While researching 28 Lessons from Startups That Failed this surprised me. Many founders lamented how difficult it was. Not just the start-up, but everything. Founders lost friends, relationships ended, and their diets and health went to hell. Funding was slow, if it came at all. Products orders were magnitudes more expensive in money and time. Feedback was kind but sales were nasty.
It was like founders had signed up for a marathon. They looked at race form, saw distance and knew it was hard but thought they could do it. After committing they got a call (late at night) and were told they couldn’t train more than ten miles a week and couldn’t sleep more than five hours a night. In addition, they were competing against elite runners who had years of experience, personal trainers, and supportive families.
Oh, and they were doing it barefoot.
In the business world, this is good for the whole but bad for the parts. It’s why Nassim Taleb suggests a holiday for entrepreneurs. Kahneman too believes in optimism:
5/ Are advisors inoculated against biases? Well, your personal biases, yes. Kahneman says that when a principal acts for an agent, loss aversion and the endowment effect recede.

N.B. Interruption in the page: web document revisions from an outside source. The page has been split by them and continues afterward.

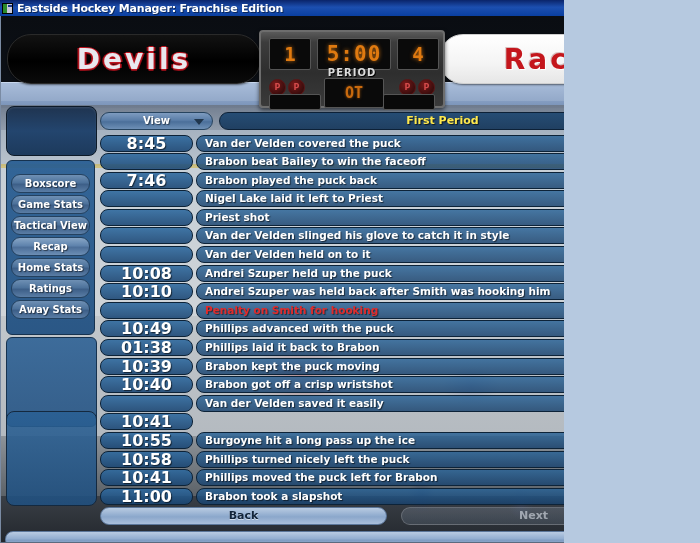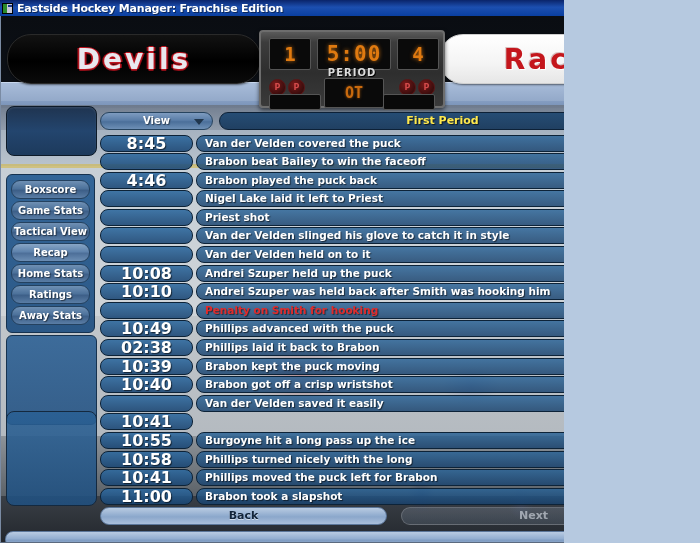"Boxscore" .side-panel { margin-top: 18px -> 4px; padding: 5px 4px -> 13px 4px }
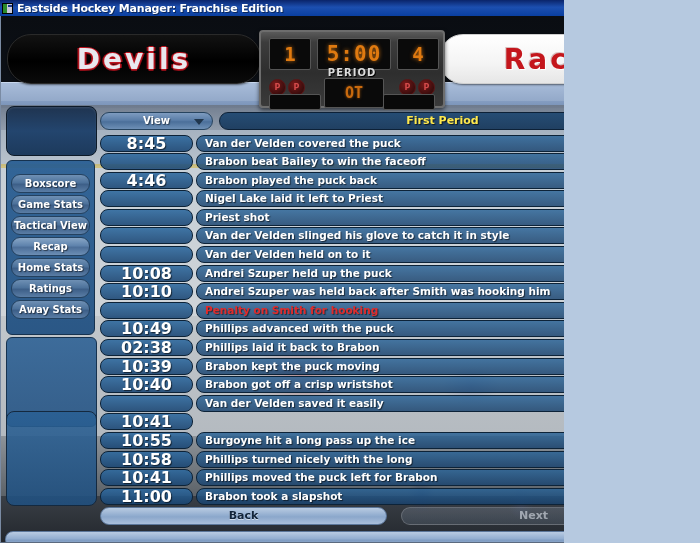"4:46" div.ev-time { text: 4:46 -> 7:46 }
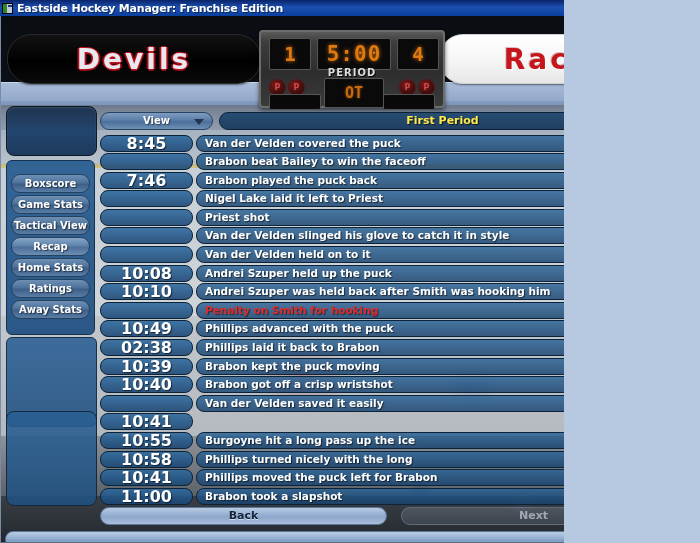"02:38" div.ev-time { text: 02:38 -> 01:38 }
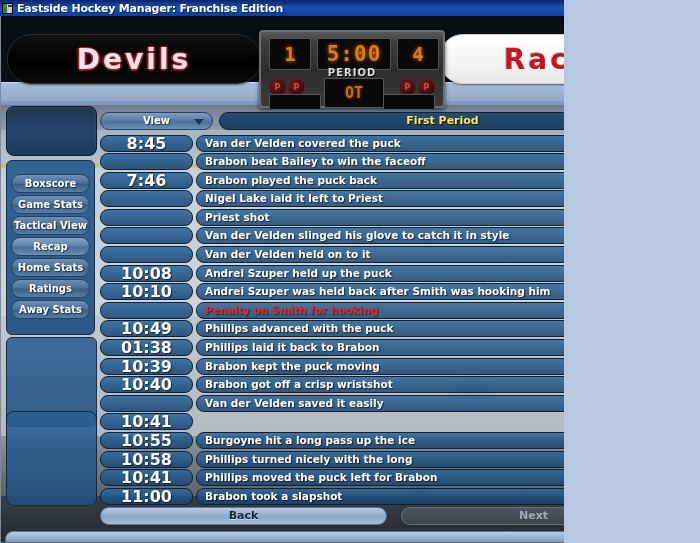"Phillips turned nicely with the" div.ev-text { text: with the long -> left the puck }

6/ “That’s one thing I hate! All the noise, noise, noise, noise!” – The Grinch
“Noise,” says Kahneman, “is costly.”
Yes! Damn the noise!
Or maybe not. Didn’t we just say that a balance of tactics is often a good course?
- Intuition (#1) balanced with base rates (#3).
- Stories (#2) balanced with stats.
- Optimism balanced with objectivity (#4).
- Scouts balanced with algorithms (post-Moneyball).
- Arm strength and football smarts (Tom Brady).
How then can noise be helpful? “Noise-free environments end up being too sterile and predictable in their output,” writes Stephen Johnson. “The best innovation labs are always a little contaminated.”
Taking reading as an example. One reading model is to only read books on the NYT list. If is on the NYT Bestseller list, then read.
No thanks. Instead, read whatever you’re excited to read. If you don’t want to trade a few minutes a day on activity X for reading a book the problem isn’t activity X. The problem is the book.
7/ Success and luck. I enjoyed this:
“Success = talent + luck. Great success = talent + a lot of luck.”
“Success has a lot of luck in it. We can say it differently because that can be misleading. Talent is necessary, but it’s not sufficient.”